Below are some records; quote exactly the lines from the one that contains "right hip: (291, 365)" through the one that contains "right wrist: (123, 89)", inclusive, and no others.

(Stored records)

==============================

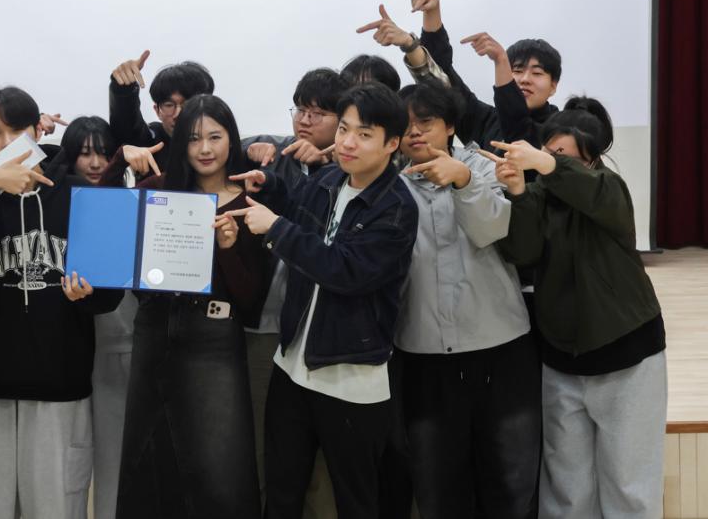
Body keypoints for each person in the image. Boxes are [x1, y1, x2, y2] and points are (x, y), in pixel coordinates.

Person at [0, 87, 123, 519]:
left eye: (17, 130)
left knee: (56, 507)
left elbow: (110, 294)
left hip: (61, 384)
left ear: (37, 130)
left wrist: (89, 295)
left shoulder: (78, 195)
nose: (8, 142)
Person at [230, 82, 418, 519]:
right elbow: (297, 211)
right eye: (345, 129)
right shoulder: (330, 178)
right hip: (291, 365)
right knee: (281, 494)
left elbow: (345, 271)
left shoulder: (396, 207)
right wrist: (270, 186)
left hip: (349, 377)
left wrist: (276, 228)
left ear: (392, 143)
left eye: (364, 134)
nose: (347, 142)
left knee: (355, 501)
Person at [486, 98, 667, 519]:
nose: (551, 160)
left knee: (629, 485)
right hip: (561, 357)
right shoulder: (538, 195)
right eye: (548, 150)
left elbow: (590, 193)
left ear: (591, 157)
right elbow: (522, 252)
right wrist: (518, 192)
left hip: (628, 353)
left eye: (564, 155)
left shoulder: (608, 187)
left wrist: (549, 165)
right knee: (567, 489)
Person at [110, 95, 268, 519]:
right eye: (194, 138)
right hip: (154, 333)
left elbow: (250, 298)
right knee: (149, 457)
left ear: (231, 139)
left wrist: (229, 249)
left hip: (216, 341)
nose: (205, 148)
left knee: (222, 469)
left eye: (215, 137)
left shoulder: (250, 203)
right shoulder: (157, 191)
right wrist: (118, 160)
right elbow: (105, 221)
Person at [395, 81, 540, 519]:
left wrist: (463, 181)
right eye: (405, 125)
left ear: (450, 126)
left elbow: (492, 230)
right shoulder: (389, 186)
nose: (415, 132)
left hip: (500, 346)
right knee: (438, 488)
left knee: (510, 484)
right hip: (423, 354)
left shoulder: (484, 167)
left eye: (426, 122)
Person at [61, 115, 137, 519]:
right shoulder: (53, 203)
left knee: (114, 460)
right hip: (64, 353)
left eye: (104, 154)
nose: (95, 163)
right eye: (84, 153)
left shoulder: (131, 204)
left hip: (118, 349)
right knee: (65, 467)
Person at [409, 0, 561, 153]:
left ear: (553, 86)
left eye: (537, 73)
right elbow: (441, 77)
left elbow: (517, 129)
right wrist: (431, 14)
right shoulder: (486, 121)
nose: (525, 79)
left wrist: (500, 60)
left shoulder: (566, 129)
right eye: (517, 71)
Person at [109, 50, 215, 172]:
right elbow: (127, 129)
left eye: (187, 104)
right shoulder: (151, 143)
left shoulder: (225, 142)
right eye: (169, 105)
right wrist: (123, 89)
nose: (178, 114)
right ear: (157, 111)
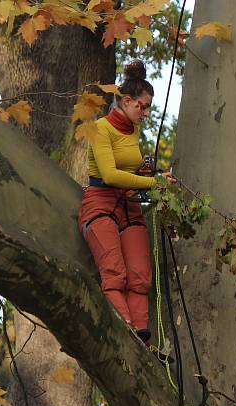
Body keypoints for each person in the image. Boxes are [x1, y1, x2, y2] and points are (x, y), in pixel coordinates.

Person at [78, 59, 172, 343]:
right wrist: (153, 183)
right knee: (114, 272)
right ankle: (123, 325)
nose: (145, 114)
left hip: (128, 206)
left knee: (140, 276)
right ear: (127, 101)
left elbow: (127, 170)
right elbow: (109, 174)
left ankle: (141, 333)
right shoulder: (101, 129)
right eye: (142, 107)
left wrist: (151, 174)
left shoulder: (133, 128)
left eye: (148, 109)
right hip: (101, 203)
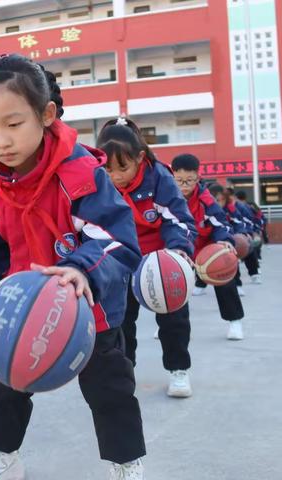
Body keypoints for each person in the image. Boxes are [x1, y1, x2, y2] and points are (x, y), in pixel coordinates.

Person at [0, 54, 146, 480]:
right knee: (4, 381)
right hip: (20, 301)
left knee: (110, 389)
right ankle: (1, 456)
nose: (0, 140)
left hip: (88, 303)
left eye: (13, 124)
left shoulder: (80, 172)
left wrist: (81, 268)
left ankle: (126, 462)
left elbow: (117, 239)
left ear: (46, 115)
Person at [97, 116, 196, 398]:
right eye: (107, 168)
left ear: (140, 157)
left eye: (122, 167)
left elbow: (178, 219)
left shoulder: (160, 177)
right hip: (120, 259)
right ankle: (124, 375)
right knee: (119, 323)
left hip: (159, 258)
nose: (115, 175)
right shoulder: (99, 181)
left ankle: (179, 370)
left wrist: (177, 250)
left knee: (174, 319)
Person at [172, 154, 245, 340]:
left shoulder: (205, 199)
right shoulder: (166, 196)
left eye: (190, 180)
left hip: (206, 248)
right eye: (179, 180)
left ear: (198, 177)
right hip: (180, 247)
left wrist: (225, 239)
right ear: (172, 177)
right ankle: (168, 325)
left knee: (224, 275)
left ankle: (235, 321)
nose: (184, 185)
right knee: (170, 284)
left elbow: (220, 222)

==============================

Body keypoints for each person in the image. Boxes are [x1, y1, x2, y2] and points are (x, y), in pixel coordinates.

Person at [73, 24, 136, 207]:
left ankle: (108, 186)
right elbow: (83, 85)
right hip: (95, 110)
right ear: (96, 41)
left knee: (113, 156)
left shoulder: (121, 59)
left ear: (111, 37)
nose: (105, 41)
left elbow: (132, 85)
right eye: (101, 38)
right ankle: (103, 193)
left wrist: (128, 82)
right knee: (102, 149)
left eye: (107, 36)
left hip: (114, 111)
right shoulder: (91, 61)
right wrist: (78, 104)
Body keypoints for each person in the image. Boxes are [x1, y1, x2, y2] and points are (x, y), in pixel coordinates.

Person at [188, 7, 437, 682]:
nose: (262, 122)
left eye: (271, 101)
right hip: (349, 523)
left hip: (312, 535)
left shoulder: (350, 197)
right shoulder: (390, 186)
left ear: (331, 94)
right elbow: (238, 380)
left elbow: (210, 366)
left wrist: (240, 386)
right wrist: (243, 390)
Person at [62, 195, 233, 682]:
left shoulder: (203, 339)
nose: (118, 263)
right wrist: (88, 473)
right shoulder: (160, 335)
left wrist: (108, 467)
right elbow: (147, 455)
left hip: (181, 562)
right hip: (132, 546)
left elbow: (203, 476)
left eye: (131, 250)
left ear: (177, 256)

==============================

**Your solution:**
right hip: (291, 365)
right knee: (281, 494)
left elbow: (345, 271)
left shoulder: (396, 207)
right wrist: (270, 186)
left hip: (349, 377)
left wrist: (276, 228)
left ear: (392, 143)
left eye: (364, 134)
nose: (347, 142)
left knee: (355, 501)
Person at [486, 98, 667, 519]:
nose: (551, 160)
left knee: (629, 485)
right hip: (561, 357)
right shoulder: (538, 195)
right eye: (548, 150)
left elbow: (590, 193)
left ear: (591, 157)
right elbow: (522, 252)
right wrist: (518, 192)
left hip: (628, 353)
left eye: (564, 155)
left shoulder: (608, 187)
left wrist: (549, 165)
right knee: (567, 489)
Person at [110, 95, 268, 519]:
right eye: (194, 138)
right hip: (154, 333)
left elbow: (250, 298)
right knee: (149, 457)
left ear: (231, 139)
left wrist: (229, 249)
left hip: (216, 341)
nose: (205, 148)
left knee: (222, 469)
left eye: (215, 137)
left shoulder: (250, 203)
right shoulder: (157, 191)
right wrist: (118, 160)
right elbow: (105, 221)
Person at [395, 81, 540, 519]:
left wrist: (463, 181)
right eye: (405, 125)
left ear: (450, 126)
left elbow: (492, 230)
right shoulder: (389, 186)
nose: (415, 132)
left hip: (500, 346)
right knee: (438, 488)
left knee: (510, 484)
right hip: (423, 354)
left shoulder: (484, 167)
left eye: (426, 122)
Person at [61, 115, 137, 519]:
right shoulder: (53, 203)
left knee: (114, 460)
right hip: (64, 353)
left eye: (104, 154)
nose: (95, 163)
right eye: (84, 153)
left shoulder: (131, 204)
left hip: (118, 349)
right knee: (65, 467)
Person at [409, 0, 561, 153]:
left ear: (553, 86)
left eye: (537, 73)
right elbow: (441, 77)
left elbow: (517, 129)
right wrist: (431, 14)
right shoulder: (486, 121)
nose: (525, 79)
left wrist: (500, 60)
left shoulder: (566, 129)
right eye: (517, 71)
Person at [109, 50, 215, 172]:
right elbow: (127, 129)
left eye: (187, 104)
right shoulder: (151, 143)
left shoulder: (225, 142)
right eye: (169, 105)
right wrist: (123, 89)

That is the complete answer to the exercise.